Not that I exactly expect Eternity to look like Baldur's Gate, it just struck me how most of the exploration areas in BG don't contain all that much, and the scenery is pretty bland and repetitive. There's at least one area that has zero quest involvement and no interesting scenery whatsoever--the only remotely "interesting" thing on the entire board is a dude who yells at you to get off his lawn.

Granted, due to the pre-rendered scenery, the game has aged INCREDIBLY well. It's the gameplay that feels a bit dated.
 

I think it was acknowledged that Baldur's Gate was developed by a team that -- for a large part -- had never developed a game of this scope before, or at least were rather inexperienced. If you contrast BG's exploration with any other major RPG, even of its time -- or if compare it to NWN2, the difference hits you like a Critical Hit.

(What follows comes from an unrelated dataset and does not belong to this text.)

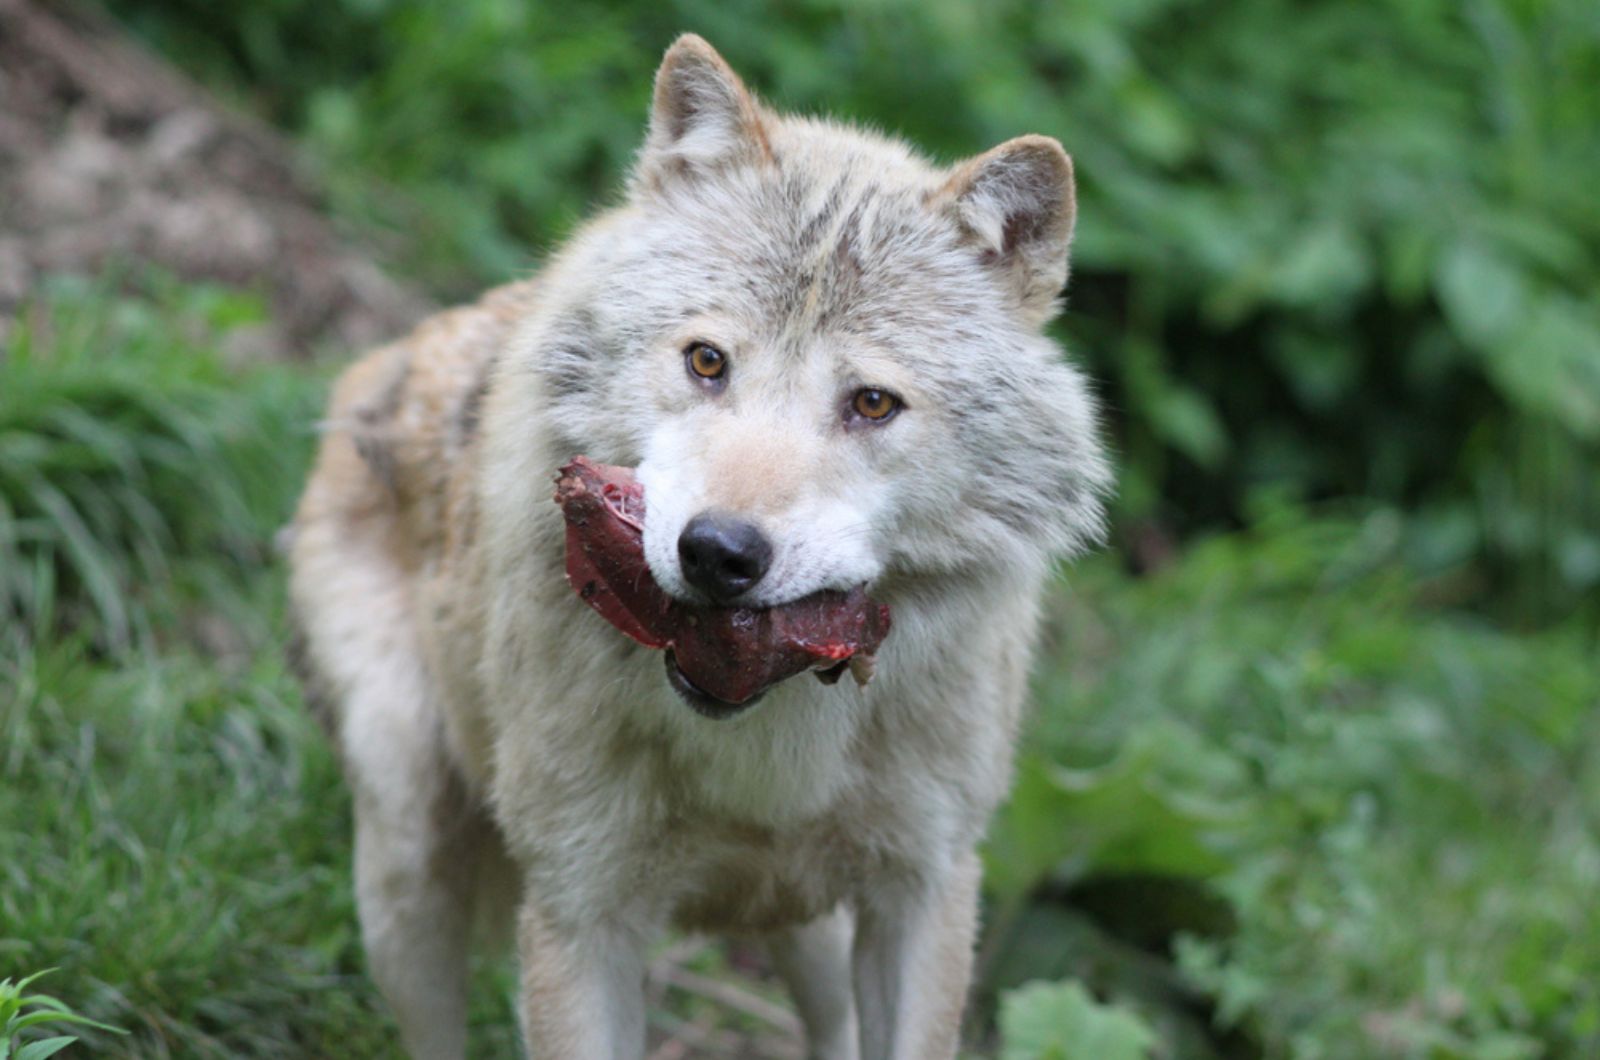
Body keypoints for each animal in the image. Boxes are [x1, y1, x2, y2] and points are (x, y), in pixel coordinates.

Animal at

For the record, I loved the exploring the vast, oft empty spaces in BG1 in 1999. To a large degree, I still do now. Apparently I was in a minority, as BG2 took a different route altogether, and from then on for Bioware there wasn't a way back either way. BG made me realize what's gone missing since. Basically, "modern" games in particular are designed like a theme park or Awesome Obstacle Course™, where two packs of loot, enemies or quests to tackle are just around every corner. You generally won't visit a single area that isn't jam packed with stuff, and you can be assured that whatever place you're going to visit, it will contain either a critical path quest advancement, or a major side quest of sorts.

Baldur's Gate 1 is one of the few RPGs where travelling feels like travelling. I had completely forgotten how there can be minutes where you won't meet anyone -- and then, all of a sudden, there's blood in the grass, you'll hear a few screams, and a pack of Gnolls comes charging in. Coupled with the low level D&D, where one hit may be fatal, at its best, that's just fantastic. Arguably this was only ever possible though due to that inexperienced staff back then. It's not likely much done on purpose. However, it challenges so many RPG and gaming paradigms. Reward the player at every opportunity. Give him tons of stuff to do. Never waste resources on areas that aren't going to contain anything either way. Etc. etc.

It has its flipsides, naturally. Large chunks of the areas are really empty, and the quests are mostly cooky cutter. However, I wish somebody would take a closer look at the wilderness of the Sword Coast as presented in BG and once again run with it, for a change. At its best, this isn't so much your Awesome Obstacle Course or Theme Park: Sword Coast, but a world to explore. The still pretty decent ambient FX help to establish this, naturally, as do the night/day cycles and weather effects.